The 1997-98 Supreme Court term doesn't even begin for another two months, and already the New York Times is using its news pages to instruct the justices about their most important pending case. This fall, the court will hear Piscataway Board of Education v. Taxman, the notorious affirmative- action litigation involving a highschool business-education teacher who lost her job on grounds of "diversity," solely because she is white.
This case is a no-brainer. Sharon Taxman is going to keep her job. And if the court issues its ruling on any ground of principle, workplace affirmative- action programs all over the country will be subject to reverse- discrimination claims.
Can't have that. Enter the Times and its Supreme Court correspondent, Linda Greenhouse. Her August 4 story is essentially a long memo to Sandra Day O'Connor, always the Supreme Court's swing vote on affirmative action.

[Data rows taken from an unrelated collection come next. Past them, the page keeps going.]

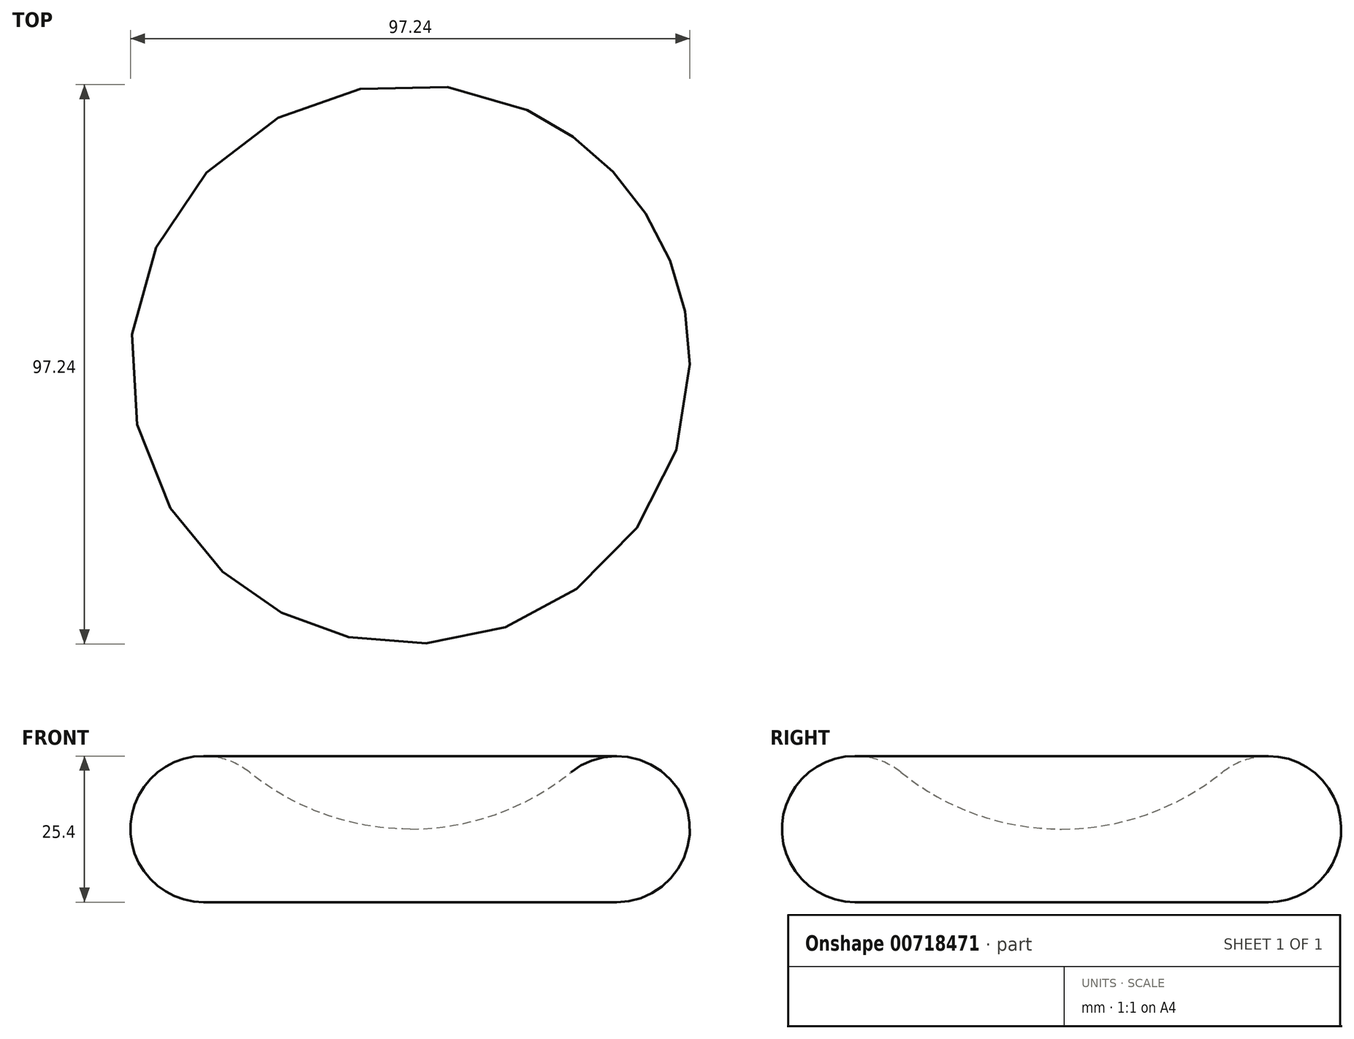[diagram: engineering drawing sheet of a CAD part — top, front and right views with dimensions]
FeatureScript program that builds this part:
annotation { "Feature Type Name" : "Feature", "Feature Type Description" : "" }
export const myFeature = defineFeature(function(context is Context, id is Id, definition is map)
    precondition{}
    {
        {
            var Q0;
            Q0=qCreatedBy(makeId("Front.planeOp"),FACE);
            var sketch = newSketch(context, id + "F0", { "sketchPlane" : qUnion([Q0])});
            skArc(sketch, "E0", {"start": v(-27.94, 22.58) * mm, "mid": v(-47.9, 16.93) * mm, "end": v(-35.92, 0) * mm});
            skArc(sketch, "E1", {"start": v(-27.94, 22.58) * mm, "mid": v(-14.82, 15.24) * mm, "end": v(0, 12.7) * mm});
            skLineSegment(sketch, "E2", {"start": v(-35.92, 0) * mm, "end": v(0, 0) * mm});
            skPoint(sketch, "E3.orphan", {"position": v(-78.87, 0) * mm});
            skLineSegment(sketch, "E4.trimOffspring", {"start": v(0, 12.7) * mm, "end": v(0, 0) * mm});
            skPoint(sketch, "E5.start.orphan", {"position": v(0, 101.6) * mm});
            skSolve(sketch);
        }
        {
            var Q0;
            Q0=makeQuery(id+"F0.imprint","IMPRINT",FACE,{"disambiguationData":[TD([[makeQuery(id+"F0.imprint","IMPRINT",EDGE,{"derivedFrom":sQuery(id+"F0.wireOp",EDGE,"E0")}),1.0]])]});
            var Q1;
            Q1=sQuery(id+"F0.wireOp",EDGE,"E4.trimOffspring");
            revolve(context, id + "F1", {"surfaceOperationType" : NewSurfaceOperationType.NEW, "entities" : qUnion([Q0]), "axis" : qUnion([Q1]), "revolveType" : RevolveType.FULL});
        }
    });
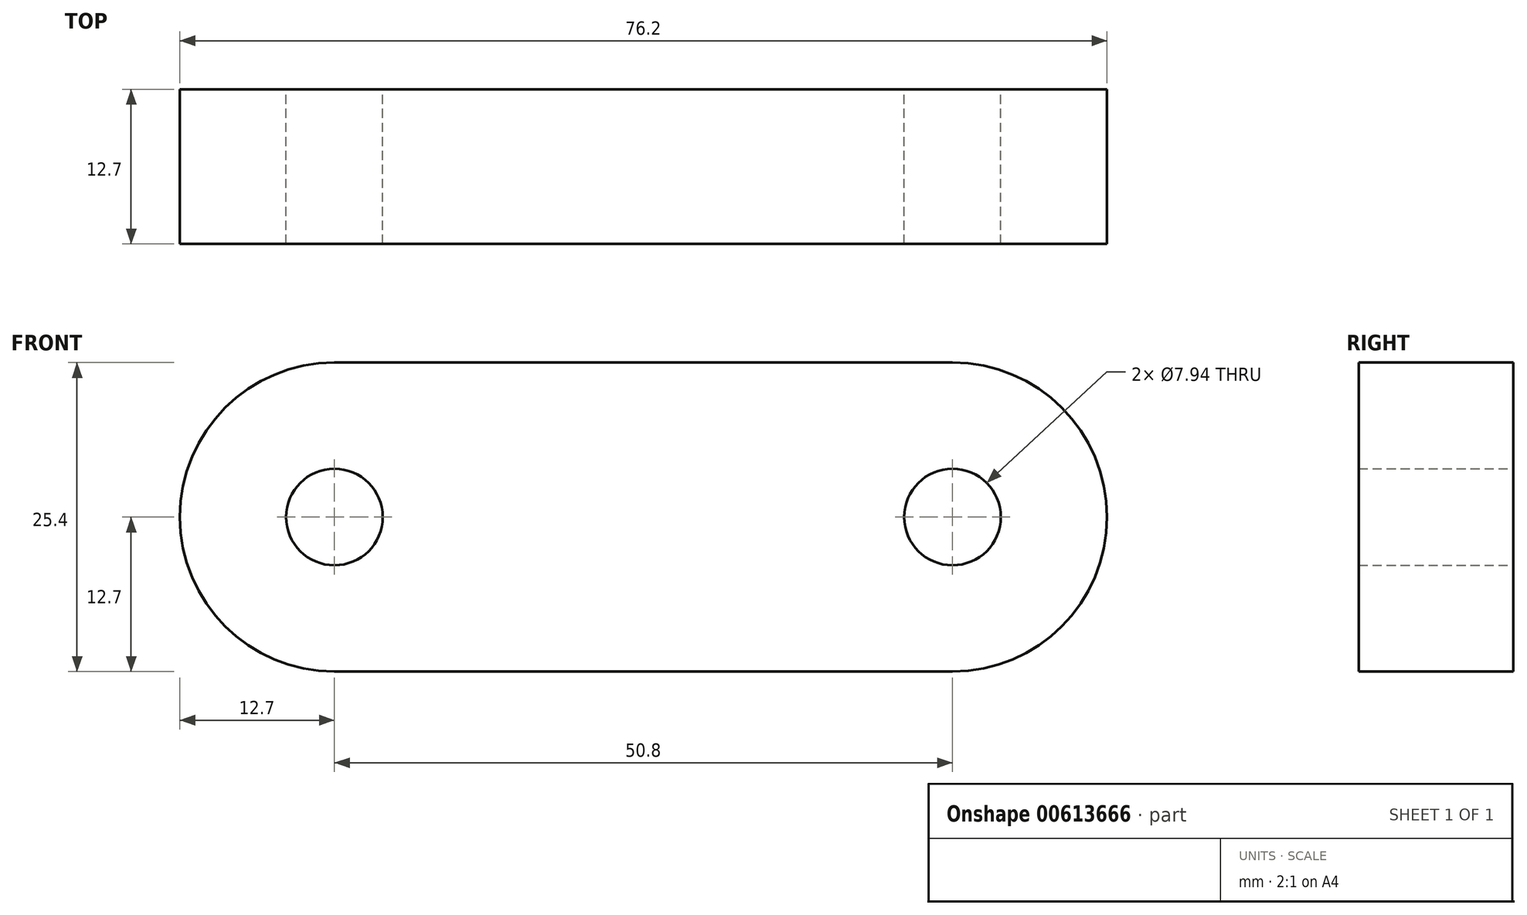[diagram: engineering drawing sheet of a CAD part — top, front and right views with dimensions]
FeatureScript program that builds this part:
annotation { "Feature Type Name" : "Feature", "Feature Type Description" : "" }
export const myFeature = defineFeature(function(context is Context, id is Id, definition is map)
    precondition{}
    {
        {
            var Q0;
            Q0=qCreatedBy(makeId("Front.planeOp"),FACE);
            var sketch = newSketch(context, id + "F0", { "sketchPlane" : qUnion([Q0])});
            skLineSegment(sketch, "E0.bottom", {"start": v(25.4, -12.7) * mm, "end": v(-25.4, -12.7) * mm});
            skLineSegment(sketch, "E0.top", {"start": v(25.4, 12.7) * mm, "end": v(-25.4, 12.7) * mm});
            skLineSegment(sketch, "E0.left", {"start": v(25.4, -12.7) * mm, "end": v(25.4, 12.7) * mm});
            skLineSegment(sketch, "E0.right", {"start": v(-25.4, -12.7) * mm, "end": v(-25.4, 12.7) * mm});
            skPoint(sketch, "E0.middle", {"position": v(0, 0) * mm});
            skArc(sketch, "E1", {"start": v(-25.4, 12.7) * mm, "mid": v(-38.1, 0) * mm, "end": v(-25.4, -12.7) * mm});
            skArc(sketch, "E2", {"start": v(25.4, -12.7) * mm, "mid": v(38.1, 0) * mm, "end": v(25.4, 12.7) * mm});
            skCircle(sketch, "E3", {"center": v(25.4, 0) * mm, "radius": 3.97 * mm});
            skCircle(sketch, "E4", {"center": v(-25.4, 0) * mm, "radius": 3.97 * mm});
            skSolve(sketch);
        }
        {
            var Q0;
            Q0 = qSketchRegion(id + "F0", true);
            extrude(context, id + "F1", {"entities" : qUnion([Q0]), "depth" : 12.7 * mm, "offsetDistance" : 25.4 * mm});
        }
    });
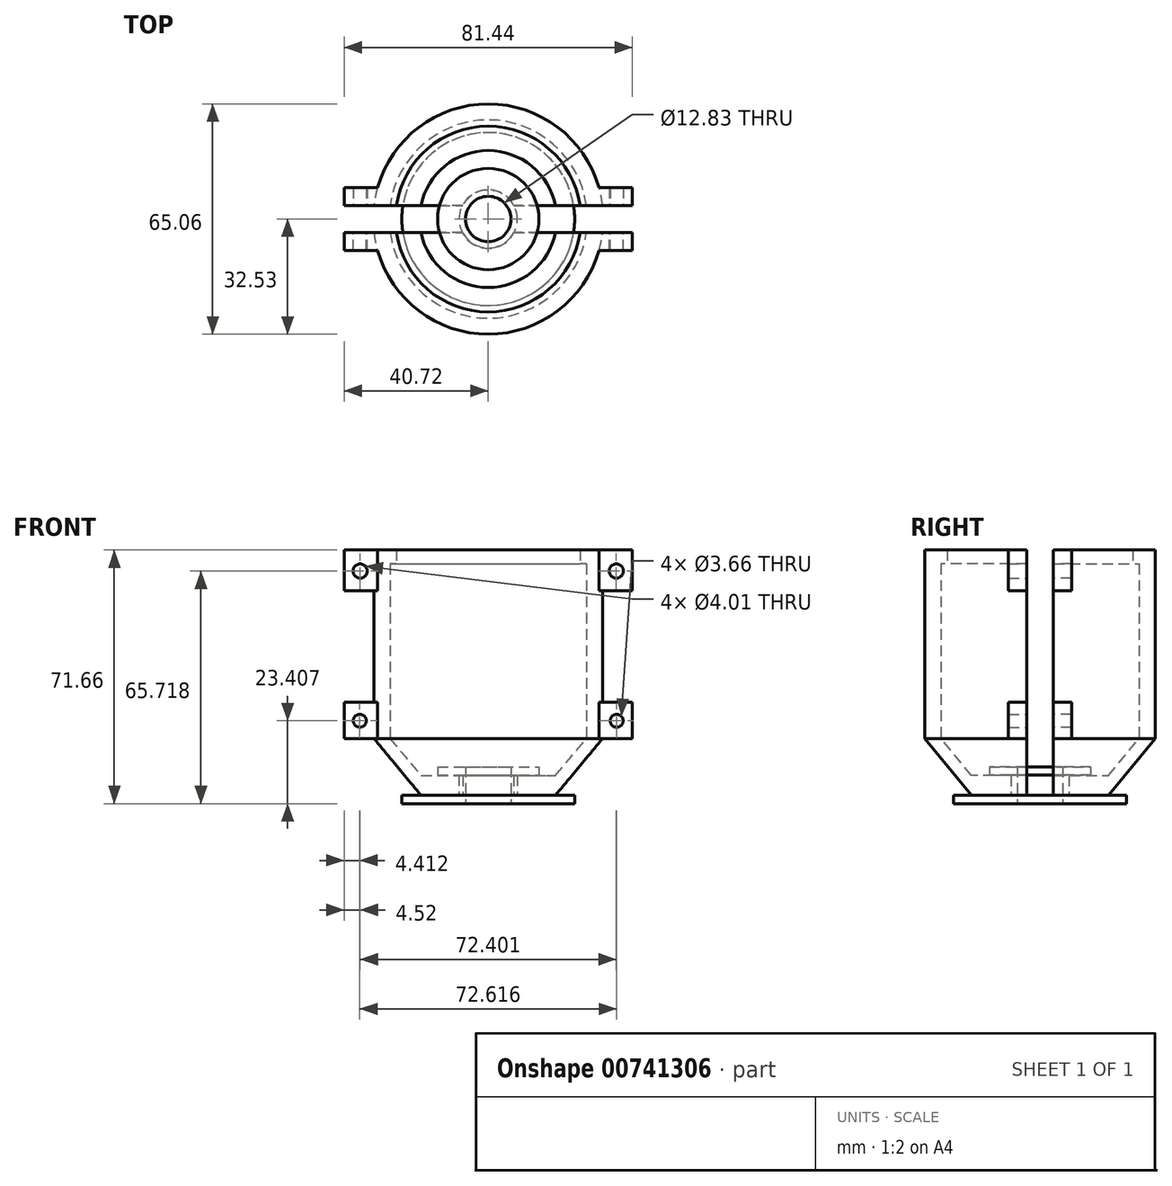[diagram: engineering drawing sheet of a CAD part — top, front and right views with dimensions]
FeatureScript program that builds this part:
annotation { "Feature Type Name" : "Feature", "Feature Type Description" : "" }
export const myFeature = defineFeature(function(context is Context, id is Id, definition is map)
    precondition{}
    {
        {
            var Q0;
            Q0=qCreatedBy(makeId("Front.planeOp"),FACE);
            var sketch = newSketch(context, id + "F0", { "sketchPlane" : qUnion([Q0])});
            skLineSegment(sketch, "E0", {"start": v(19.36, 0) * mm, "end": v(32.53, 16.02) * mm});
            skLineSegment(sketch, "E1", {"start": v(32.53, 16.02) * mm, "end": v(32.53, 69.3) * mm});
            skLineSegment(sketch, "E2", {"start": v(32.53, 69.3) * mm, "end": v(26.24, 69.3) * mm});
            skLineSegment(sketch, "E3", {"start": v(26.24, 69.3) * mm, "end": v(26.24, 65.36) * mm});
            skLineSegment(sketch, "E4", {"start": v(26.24, 65.36) * mm, "end": v(28.01, 65.36) * mm});
            skLineSegment(sketch, "E5", {"start": v(28.01, 65.36) * mm, "end": v(28.01, 16.02) * mm});
            skLineSegment(sketch, "E6", {"start": v(28.01, 16.02) * mm, "end": v(19.36, 5.6) * mm});
            skLineSegment(sketch, "E7", {"start": v(19.36, 5.6) * mm, "end": v(8.16, 5.6) * mm});
            skLineSegment(sketch, "E8", {"start": v(8.16, 5.6) * mm, "end": v(8.16, 0) * mm});
            skLineSegment(sketch, "E9", {"start": v(8.16, 0) * mm, "end": v(19.36, 0) * mm});
            skLineSegment(sketch, "E10", {"start": v(0, 0) * mm, "end": v(0, 63) * mm});
            skSolve(sketch);
        }
        {
            var Q0;
            Q0 = qSketchRegion(id + "F0", true);
            var Q1;
            Q1=sQuery(id+"F0.wireOp",EDGE,"E10");
            revolve(context, id + "F1", {"surfaceOperationType" : NewSurfaceOperationType.NEW, "entities" : qUnion([Q0]), "axis" : qUnion([Q1]), "revolveType" : RevolveType.FULL});
        }
        {
            var Q0;
            Q0=qCreatedBy(makeId("Front.planeOp"),FACE);
            var sketch = newSketch(context, id + "F2", { "sketchPlane" : qUnion([Q0])});
            skLineSegment(sketch, "E11.bottom", {"start": v(-38.24, 73.62) * mm, "end": v(44.13, 73.62) * mm});
            skLineSegment(sketch, "E11.top", {"start": v(-38.24, -11.9) * mm, "end": v(44.13, -11.9) * mm});
            skLineSegment(sketch, "E11.left", {"start": v(-38.24, 73.62) * mm, "end": v(-38.24, -11.9) * mm});
            skLineSegment(sketch, "E11.right", {"start": v(44.13, 73.62) * mm, "end": v(44.13, -11.9) * mm});
            skSolve(sketch);
        }
        {
            var Q0;
            Q0 = qSketchRegion(id + "F2", true);
            extrude(context, id + "F3", {"entities" : qUnion([Q0]), "operationType" : NewBodyOperationType.REMOVE, "endBound" : BoundingType.SYMMETRIC, "depth" : 7.62 * mm, "offsetDistance" : 25.4 * mm});
        }
        {
            var Q0;
            Q0=makeQuery(id+"F3.boolean.opBoolean","COPY",FACE,{"disambiguationData":[OD(1.0)],"derivedFrom":makeQuery(id+"F3.opExtrude","CAP_FACE",FACE,{"disambiguationData":[OSD([sQuery(id+"F2.wireOp",EDGE,"E11.bottom"),sQuery(id+"F2.wireOp",EDGE,"E11.top"),sQuery(id+"F2.wireOp",EDGE,"E11.left"),sQuery(id+"F2.wireOp",EDGE,"E11.right")])],"isStart":true})});
            var sketch = newSketch(context, id + "F4", { "sketchPlane" : qUnion([Q0])});
            skLineSegment(sketch, "E12.bottom", {"start": v(27.75, 16.02) * mm, "end": v(40.72, 16.02) * mm});
            skLineSegment(sketch, "E12.top", {"start": v(27.75, 26.32) * mm, "end": v(40.72, 26.32) * mm});
            skLineSegment(sketch, "E12.left", {"start": v(27.75, 16.02) * mm, "end": v(27.75, 26.32) * mm});
            skLineSegment(sketch, "E12.right", {"start": v(40.72, 16.02) * mm, "end": v(40.72, 26.32) * mm});
            skLineSegment(sketch, "E13.bottom", {"start": v(27.75, 69.3) * mm, "end": v(40.72, 69.3) * mm});
            skLineSegment(sketch, "E13.top", {"start": v(27.75, 57.76) * mm, "end": v(40.72, 57.76) * mm});
            skLineSegment(sketch, "E13.left", {"start": v(27.75, 69.3) * mm, "end": v(27.75, 57.76) * mm});
            skLineSegment(sketch, "E13.right", {"start": v(40.72, 69.3) * mm, "end": v(40.72, 57.76) * mm});
            skLineSegment(sketch, "E14.MirrorCS", {"start": v(-27.75, 69.3) * mm, "end": v(-40.72, 69.3) * mm});
            skLineSegment(sketch, "E15.MirrorCS", {"start": v(-27.75, 69.3) * mm, "end": v(-27.75, 57.76) * mm});
            skLineSegment(sketch, "E16.MirrorCS", {"start": v(-40.72, 69.3) * mm, "end": v(-40.72, 57.76) * mm});
            skLineSegment(sketch, "E17.MirrorCS", {"start": v(-27.75, 57.76) * mm, "end": v(-40.72, 57.76) * mm});
            skLineSegment(sketch, "E18.MirrorCS", {"start": v(-27.75, 26.32) * mm, "end": v(-40.72, 26.32) * mm});
            skLineSegment(sketch, "E19.MirrorCS", {"start": v(-27.75, 16.02) * mm, "end": v(-27.75, 26.32) * mm});
            skLineSegment(sketch, "E20.MirrorCS", {"start": v(-40.72, 16.02) * mm, "end": v(-40.72, 26.32) * mm});
            skLineSegment(sketch, "E21.MirrorCS", {"start": v(-27.75, 16.02) * mm, "end": v(-40.72, 16.02) * mm});
            skCircle(sketch, "E22", {"center": v(36.2, 63.36) * mm, "radius": 2 * mm});
            skCircle(sketch, "E23", {"center": v(36.3, 21.05) * mm, "radius": 1.83 * mm});
            skCircle(sketch, "E24.MirrorC", {"center": v(-36.2, 63.36) * mm, "radius": 2 * mm});
            skCircle(sketch, "E25.MirrorC", {"center": v(-36.3, 21.05) * mm, "radius": 1.83 * mm});
            skSolve(sketch);
        }
        {
            var Q0;
            Q0 = qSketchRegion(id + "F4", true);
            extrude(context, id + "F5", {"entities" : qUnion([Q0]), "operationType" : NewBodyOperationType.ADD, "oppositeDirection" : true, "depth" : 5.08 * mm, "offsetDistance" : 25.4 * mm});
        }
        {
            var Q0;
            Q0=makeQuery(id+"F3.boolean.opBoolean","SPLIT",BODY,{"disambiguationData":[OD(1.0)],"derivedFrom":makeQuery(id+"F1.opRevolve","SWEPT_BODY",BODY,{"disambiguationData":[OSD([sQuery(id+"F0.wireOp",EDGE,"E0"),sQuery(id+"F0.wireOp",EDGE,"E1"),sQuery(id+"F0.wireOp",EDGE,"E2"),sQuery(id+"F0.wireOp",EDGE,"E3"),sQuery(id+"F0.wireOp",EDGE,"E4"),sQuery(id+"F0.wireOp",EDGE,"E5"),sQuery(id+"F0.wireOp",EDGE,"E6"),sQuery(id+"F0.wireOp",EDGE,"E7"),sQuery(id+"F0.wireOp",EDGE,"E8"),sQuery(id+"F0.wireOp",EDGE,"E9")])]})});
            var Q1;
            Q1=qCreatedBy(makeId("Front.planeOp"),FACE);
            mirror(context, id + "F6", {"operationType" : NewBodyOperationType.ADD, "entities" : qUnion([Q0]), "mirrorPlane" : qUnion([Q1])});
        }
        {
            var Q0;
            Q0=qCreatedBy(makeId("Front.planeOp"),FACE);
            var sketch = newSketch(context, id + "F7", { "sketchPlane" : qUnion([Q0])});
            skLineSegment(sketch, "E26", {"start": v(8.25, 5.67) * mm, "end": v(14.32, 5.67) * mm});
            skLineSegment(sketch, "E27", {"start": v(14.32, 5.67) * mm, "end": v(14.32, 8.07) * mm});
            skLineSegment(sketch, "E28", {"start": v(14.32, 8.07) * mm, "end": v(6.42, 8.07) * mm});
            skLineSegment(sketch, "E29", {"start": v(6.42, 8.07) * mm, "end": v(6.42, -2.36) * mm});
            skLineSegment(sketch, "E30", {"start": v(6.42, -2.36) * mm, "end": v(24.43, -2.36) * mm});
            skLineSegment(sketch, "E31", {"start": v(24.43, -2.36) * mm, "end": v(24.43, 0) * mm});
            skLineSegment(sketch, "E32", {"start": v(24.43, 0) * mm, "end": v(8.25, 0) * mm});
            skLineSegment(sketch, "E33", {"start": v(8.25, 0) * mm, "end": v(8.25, 5.67) * mm});
            skSolve(sketch);
        }
        {
            var Q0;
            Q0 = qSketchRegion(id + "F7", true);
            var Q1;
            Q1=sQuery(id+"F0.wireOp",EDGE,"E10");
            revolve(context, id + "F8", {"surfaceOperationType" : NewSurfaceOperationType.NEW, "entities" : qUnion([Q0]), "axis" : qUnion([Q1]), "revolveType" : RevolveType.FULL});
        }
    });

Greenhouse's sources in America's leading law schools admire O'Connor's " subtle, fine-grained position" -- like that of retired justice Lewis Powell, whose convoluted opinion in the case that began the Supreme Court's reversal of affirmative action, 1978's University of California Regents v. Bakke, Greenhouse obviously admires and hopes O'Connor will emulate.
The New York Times is enamored of Bakke because the case invented the "diversity" excuse for racial preferences. Indeed, though Powell's decision allowed Allan Bakke finally to enter medical school, defenders of racial preferences have long held up one Dr. Patrick Chavis, who supposedly took Bakke's original spot, as a model of why "diversity" in university admissions is a good thing. Chavis, you see, became an ob-gyn in the poor L.A. suburb of Compton, while Bakke went off to white-bread Rochester, Minn. Sen. Edward Kennedy and Tom Hayden, among others, have been fond of making this comparison.
But as Jeff Jacoby reported in the Boston Globe last week, Chavis had his medical license suspended earlier this summer by the Medical Board of California. Three of his liposuction patients suffered massive bleeding after Chavis operated on them. One died. Looks like the diversity crowd will need to find a new poster boy.